CULTURA

La poesia del cemento armato

Creo que soy formalista dichiarava l’architetto-ingegnere spagnolo Félix Candela nel 1955. “Io mi considero formalista, perché intendo l’arte come volontà di forma, ma di forma ordinata, armoniosa e stabile”. Una definizione confermata dalla storiografia, che da sempre sottolinea la sua carica rivoluzionaria nel modo di intendere la forma, tradotta in cemento armato attraverso il disegno di membrane e coperture a guscio. Come lui, solo Pier Luigi Nervi. Ma in Candela (1910-1997) l’indagine del rapporto tra forma e struttura va oltre l’abilità di calcolo: si esprime nella scrittura di testi, divenuti poi fondamentali, nei quali a più riprese si interroga sul senso del lavoro del progettista e sul ruolo dell'ingegnere chiamato a dare sostanza a forme da realizzare in cemento armato.  Un pensiero critico, quello di Félix Candela,  indagato da Massimiliano Savorra, in questi giorni ospite nel dipartimento di Ingegneria civile ed ambientale di Padova,  e poi tradotta per Electa nel suo libro La forma e la struttura. Félix Candela, gli scritti, in cui, accanto all’approfondimento storico dell’epoca in cui maturarono le idee e si costruirono forme straordinarie, lo studioso ha tradotto per la prima volta in italiano gli scritti dell’architetto spagnolo. 

 Fin dagli anni giovanili trascorsi a Madrid, dove aveva vinto nel 1936 una borsa di studio all’Accademia de Bellas Artes de San Fernando con un lavoro dedicato a L’influenza delle nuove tendenze nella tecnica del cemento armato sopra la forma architettonica, Candela si era interessato alla creazione di forme nel nuovo materiale  e alla progettazione di strutture a guscio. la sanguinosa guerra civile lo aveva portato pochi anni dopo in esilio in Messico dove, tuttavia, ebbe la possibilità di perfezionare e applicare i suoi studi, anche fondando con la sua famiglia e con i fratelli Fernando e Raul Fernandez Rangel la società di costruzioni Cubiertas Ala. All’interno della città universitaria UNAM di Città del Messico Candela realizzò nel 1951, su progetto di Jorge González Reyna, la copertura del Pabellón de Rayos Cósmicos, una volta a doppia curvatura ideata per garantire una necessaria rigidezza e uno spessore minimo. Primo caso di paraboloide iperbolico da lui utilizzato, l’originale forma geometrica del padiglione diede il via a innumerevoli sperimentazioni di coperture laminari curve, gusci forma-resistenti, superfici a sella e forme hypar (paraboloidi iperbolici), favorite dalla fioritura in questi anni di rilevanti contributi scientifici. Quelle ardite elaborazioni vennero ipotizzate da Candela prima sulla carta e poi messe subito in pratica: in circa 30 anni, egli fu responsabile di 896 costruzioni e di 1.439 progetti: opere come il noto ristorante Los Manantiales a Xochimilco (1958), la Cappella di Lomas de Cuernavaca (1959), le chiese a Monterrey e a Coyoacán (1959), così come il suggestivo stabilimento della Bacardi & Co. a Cuautitlán in Messico (1960) sono considerate delle vere e proprie pietre miliari. 

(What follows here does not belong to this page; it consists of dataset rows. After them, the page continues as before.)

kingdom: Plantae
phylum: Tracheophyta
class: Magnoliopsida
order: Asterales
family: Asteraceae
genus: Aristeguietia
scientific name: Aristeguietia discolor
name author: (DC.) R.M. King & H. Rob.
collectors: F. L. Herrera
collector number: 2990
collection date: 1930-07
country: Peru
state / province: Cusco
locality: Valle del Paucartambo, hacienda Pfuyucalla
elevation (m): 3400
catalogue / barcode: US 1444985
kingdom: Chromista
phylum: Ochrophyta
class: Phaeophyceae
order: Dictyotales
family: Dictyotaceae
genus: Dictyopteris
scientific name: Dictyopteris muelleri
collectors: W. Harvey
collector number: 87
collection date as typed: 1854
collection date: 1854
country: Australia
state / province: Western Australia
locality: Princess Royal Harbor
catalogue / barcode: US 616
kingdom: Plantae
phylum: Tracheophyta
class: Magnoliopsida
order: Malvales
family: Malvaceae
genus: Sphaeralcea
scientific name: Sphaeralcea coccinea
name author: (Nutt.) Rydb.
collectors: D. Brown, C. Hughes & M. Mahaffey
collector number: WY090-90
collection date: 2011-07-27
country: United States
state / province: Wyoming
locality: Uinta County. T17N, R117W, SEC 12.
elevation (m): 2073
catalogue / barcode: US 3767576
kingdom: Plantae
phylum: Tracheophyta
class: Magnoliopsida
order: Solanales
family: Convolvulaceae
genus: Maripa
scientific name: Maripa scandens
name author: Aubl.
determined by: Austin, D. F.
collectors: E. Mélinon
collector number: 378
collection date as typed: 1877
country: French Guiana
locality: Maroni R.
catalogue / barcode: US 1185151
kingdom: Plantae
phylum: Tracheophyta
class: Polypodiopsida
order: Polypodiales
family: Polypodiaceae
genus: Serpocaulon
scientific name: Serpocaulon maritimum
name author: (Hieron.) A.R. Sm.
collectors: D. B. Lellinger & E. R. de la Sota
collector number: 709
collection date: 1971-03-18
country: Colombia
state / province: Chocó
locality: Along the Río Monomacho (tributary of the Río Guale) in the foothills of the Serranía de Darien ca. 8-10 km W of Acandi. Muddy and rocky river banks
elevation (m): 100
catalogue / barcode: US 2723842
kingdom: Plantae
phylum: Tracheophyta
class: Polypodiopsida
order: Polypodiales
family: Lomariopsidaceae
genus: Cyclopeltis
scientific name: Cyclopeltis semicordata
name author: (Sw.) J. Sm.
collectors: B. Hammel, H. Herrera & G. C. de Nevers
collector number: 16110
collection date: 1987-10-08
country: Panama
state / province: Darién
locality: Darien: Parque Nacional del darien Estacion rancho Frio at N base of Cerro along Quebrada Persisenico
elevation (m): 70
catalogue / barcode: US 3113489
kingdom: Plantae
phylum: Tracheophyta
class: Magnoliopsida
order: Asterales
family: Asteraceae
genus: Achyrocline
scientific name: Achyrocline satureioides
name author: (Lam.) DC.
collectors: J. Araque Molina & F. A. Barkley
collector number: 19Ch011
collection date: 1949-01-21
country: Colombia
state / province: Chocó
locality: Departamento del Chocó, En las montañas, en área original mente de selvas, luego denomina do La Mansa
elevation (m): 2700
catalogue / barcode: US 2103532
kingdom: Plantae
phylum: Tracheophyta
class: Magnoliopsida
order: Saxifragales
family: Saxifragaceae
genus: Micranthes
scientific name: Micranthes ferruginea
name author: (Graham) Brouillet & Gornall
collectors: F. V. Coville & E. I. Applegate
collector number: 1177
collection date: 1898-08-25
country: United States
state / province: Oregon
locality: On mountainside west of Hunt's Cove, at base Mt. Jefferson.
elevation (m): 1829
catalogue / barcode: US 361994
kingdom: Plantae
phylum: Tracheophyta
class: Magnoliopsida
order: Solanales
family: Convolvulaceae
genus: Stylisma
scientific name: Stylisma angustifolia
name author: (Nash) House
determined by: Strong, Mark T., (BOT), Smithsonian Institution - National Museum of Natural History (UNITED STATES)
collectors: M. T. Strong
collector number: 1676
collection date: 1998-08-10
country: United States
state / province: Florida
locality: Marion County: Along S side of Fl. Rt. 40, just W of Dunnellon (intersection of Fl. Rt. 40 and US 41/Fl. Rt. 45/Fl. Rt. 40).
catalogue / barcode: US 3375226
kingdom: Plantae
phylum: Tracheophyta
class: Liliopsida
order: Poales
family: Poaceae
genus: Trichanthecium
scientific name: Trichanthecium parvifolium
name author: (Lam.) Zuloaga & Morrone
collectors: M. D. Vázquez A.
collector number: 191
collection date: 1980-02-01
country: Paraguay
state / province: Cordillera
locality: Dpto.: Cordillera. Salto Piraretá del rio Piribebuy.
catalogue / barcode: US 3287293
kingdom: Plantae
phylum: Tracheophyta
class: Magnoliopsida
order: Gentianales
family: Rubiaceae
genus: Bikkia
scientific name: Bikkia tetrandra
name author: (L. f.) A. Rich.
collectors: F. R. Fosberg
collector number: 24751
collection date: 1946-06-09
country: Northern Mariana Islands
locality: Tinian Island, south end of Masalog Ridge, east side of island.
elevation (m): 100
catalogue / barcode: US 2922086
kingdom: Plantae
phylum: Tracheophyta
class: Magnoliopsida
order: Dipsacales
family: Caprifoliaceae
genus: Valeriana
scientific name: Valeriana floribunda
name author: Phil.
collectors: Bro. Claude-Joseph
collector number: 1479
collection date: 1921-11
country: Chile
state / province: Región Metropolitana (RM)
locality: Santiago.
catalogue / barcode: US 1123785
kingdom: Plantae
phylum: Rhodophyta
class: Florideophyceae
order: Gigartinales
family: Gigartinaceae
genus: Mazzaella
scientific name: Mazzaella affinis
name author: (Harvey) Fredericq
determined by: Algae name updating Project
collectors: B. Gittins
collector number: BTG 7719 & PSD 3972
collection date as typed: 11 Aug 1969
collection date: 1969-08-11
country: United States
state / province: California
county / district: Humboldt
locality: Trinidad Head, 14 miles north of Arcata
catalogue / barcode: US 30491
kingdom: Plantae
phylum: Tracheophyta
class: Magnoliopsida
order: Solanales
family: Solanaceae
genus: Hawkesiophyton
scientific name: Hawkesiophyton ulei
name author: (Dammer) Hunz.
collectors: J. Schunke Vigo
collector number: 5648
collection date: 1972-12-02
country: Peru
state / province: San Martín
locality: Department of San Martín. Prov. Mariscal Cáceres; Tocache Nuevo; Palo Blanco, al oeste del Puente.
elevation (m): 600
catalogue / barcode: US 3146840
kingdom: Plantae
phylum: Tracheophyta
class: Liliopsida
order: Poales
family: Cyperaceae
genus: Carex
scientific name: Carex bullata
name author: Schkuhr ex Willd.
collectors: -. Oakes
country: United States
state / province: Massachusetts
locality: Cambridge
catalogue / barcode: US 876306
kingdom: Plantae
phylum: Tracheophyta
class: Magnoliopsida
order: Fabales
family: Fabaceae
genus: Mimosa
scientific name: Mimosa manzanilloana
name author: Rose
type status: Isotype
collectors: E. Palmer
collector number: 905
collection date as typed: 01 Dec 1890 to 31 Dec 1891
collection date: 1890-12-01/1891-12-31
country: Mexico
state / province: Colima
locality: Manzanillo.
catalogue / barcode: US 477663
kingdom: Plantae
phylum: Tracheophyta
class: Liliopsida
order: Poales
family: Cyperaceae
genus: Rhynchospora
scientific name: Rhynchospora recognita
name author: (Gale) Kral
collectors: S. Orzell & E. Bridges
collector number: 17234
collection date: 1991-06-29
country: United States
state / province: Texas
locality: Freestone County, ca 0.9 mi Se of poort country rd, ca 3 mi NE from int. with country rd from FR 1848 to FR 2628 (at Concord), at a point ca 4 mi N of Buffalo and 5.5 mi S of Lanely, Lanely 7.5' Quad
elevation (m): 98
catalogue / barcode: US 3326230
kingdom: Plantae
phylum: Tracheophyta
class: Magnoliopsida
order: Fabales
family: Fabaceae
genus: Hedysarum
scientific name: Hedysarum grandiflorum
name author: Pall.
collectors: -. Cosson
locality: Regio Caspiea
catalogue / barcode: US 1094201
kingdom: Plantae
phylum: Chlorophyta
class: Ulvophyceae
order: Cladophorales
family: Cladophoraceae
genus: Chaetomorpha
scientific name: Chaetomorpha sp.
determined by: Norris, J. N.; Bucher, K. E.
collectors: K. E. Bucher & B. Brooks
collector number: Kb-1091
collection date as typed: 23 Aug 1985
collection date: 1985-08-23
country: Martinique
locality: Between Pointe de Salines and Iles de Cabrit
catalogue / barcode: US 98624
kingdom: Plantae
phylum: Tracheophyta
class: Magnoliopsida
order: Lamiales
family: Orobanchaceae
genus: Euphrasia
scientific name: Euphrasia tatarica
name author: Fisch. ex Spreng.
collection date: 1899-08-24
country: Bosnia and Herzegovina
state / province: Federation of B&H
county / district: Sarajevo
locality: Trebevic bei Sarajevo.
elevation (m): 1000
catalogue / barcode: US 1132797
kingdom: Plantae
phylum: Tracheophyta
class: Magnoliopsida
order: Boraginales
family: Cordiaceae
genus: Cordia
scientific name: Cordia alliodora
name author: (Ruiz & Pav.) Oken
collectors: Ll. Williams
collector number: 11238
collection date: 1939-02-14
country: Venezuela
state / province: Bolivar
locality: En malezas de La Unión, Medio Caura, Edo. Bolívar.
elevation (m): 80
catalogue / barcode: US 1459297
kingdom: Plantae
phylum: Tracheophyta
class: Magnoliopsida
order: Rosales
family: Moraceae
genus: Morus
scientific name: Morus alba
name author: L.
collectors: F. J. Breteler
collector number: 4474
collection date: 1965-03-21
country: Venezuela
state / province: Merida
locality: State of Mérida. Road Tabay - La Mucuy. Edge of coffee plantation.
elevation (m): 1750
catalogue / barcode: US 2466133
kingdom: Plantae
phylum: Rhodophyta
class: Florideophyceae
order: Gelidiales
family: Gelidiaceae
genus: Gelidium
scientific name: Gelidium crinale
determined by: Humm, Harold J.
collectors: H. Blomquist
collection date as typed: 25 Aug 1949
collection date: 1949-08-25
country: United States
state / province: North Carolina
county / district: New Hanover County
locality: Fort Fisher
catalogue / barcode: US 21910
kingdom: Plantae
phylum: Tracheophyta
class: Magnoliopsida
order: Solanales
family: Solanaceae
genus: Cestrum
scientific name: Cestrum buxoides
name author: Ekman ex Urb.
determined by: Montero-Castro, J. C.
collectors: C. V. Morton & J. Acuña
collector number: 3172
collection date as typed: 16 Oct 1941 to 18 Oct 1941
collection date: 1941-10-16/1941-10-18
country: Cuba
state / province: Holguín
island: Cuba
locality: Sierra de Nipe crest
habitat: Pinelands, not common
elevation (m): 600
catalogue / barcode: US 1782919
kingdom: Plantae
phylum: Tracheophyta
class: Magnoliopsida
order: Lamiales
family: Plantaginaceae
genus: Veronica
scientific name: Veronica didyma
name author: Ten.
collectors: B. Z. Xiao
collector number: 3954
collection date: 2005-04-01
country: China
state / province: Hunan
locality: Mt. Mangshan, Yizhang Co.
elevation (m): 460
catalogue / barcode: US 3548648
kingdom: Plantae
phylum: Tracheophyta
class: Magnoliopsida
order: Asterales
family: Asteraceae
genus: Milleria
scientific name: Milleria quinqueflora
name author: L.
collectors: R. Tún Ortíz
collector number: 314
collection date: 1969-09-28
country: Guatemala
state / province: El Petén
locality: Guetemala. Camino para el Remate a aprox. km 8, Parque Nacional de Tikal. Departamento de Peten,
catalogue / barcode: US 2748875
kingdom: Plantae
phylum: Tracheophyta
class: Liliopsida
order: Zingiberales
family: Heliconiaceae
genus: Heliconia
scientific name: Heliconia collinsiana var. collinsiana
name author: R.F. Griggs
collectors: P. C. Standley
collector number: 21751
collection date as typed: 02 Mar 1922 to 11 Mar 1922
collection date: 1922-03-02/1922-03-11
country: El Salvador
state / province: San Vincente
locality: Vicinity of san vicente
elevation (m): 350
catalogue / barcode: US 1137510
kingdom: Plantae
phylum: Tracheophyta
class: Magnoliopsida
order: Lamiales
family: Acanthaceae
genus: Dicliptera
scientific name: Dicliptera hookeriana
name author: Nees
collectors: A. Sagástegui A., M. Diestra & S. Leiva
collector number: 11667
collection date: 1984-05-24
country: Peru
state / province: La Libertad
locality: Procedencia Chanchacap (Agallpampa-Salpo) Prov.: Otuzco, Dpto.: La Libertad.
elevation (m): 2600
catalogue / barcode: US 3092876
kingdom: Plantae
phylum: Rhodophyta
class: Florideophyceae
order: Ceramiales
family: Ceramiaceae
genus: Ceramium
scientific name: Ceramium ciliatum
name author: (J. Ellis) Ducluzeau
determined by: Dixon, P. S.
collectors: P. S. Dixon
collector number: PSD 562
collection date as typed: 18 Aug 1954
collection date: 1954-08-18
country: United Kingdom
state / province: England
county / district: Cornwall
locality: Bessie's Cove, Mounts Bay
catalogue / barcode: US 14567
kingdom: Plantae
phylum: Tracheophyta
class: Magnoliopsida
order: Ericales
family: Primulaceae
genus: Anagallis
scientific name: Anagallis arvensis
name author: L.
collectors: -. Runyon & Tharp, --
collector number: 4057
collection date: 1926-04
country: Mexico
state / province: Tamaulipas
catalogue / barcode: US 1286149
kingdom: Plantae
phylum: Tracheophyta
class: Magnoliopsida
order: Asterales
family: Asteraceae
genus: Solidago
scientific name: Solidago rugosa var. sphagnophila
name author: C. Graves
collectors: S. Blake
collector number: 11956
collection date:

Il successo ottenuto con le sue costruzioni confermò l’indirizzo intrapreso nei primi anni Cinquanta, che Candela avrebbe poi ribadito in più occasioni attraverso i suoi scritti, a partire dall’intervento presentato al congresso scientifico messicano del 1951, significativamente intitolato “Verso una nuova filosofia delle strutture”. La sua celebrità è dovuta non solo all’attitudine a sciogliere intricati nodi strutturali, ma anche alla personalissima capacità di unire l’intuizione tecnica alla riflessione filosofica, una caratteristica maturata fin dagli anni giovanili trascorsi a Madrid. Lì si era infatti avvicinato al pensiero di José Ortega y Gasset, il filosofo de La deshumanizacion del arte conosciuto nel 1934 e poi spesso rievocato nei suoi scritti, a testimoniare un’influenza sostanziale nelle riflessioni che avrebbero più tardi definito i fondamenti della realizzazione delle sue opere, veri capolavori dell’ingegneria strutturale negli anni Cinquanta e Sessanta.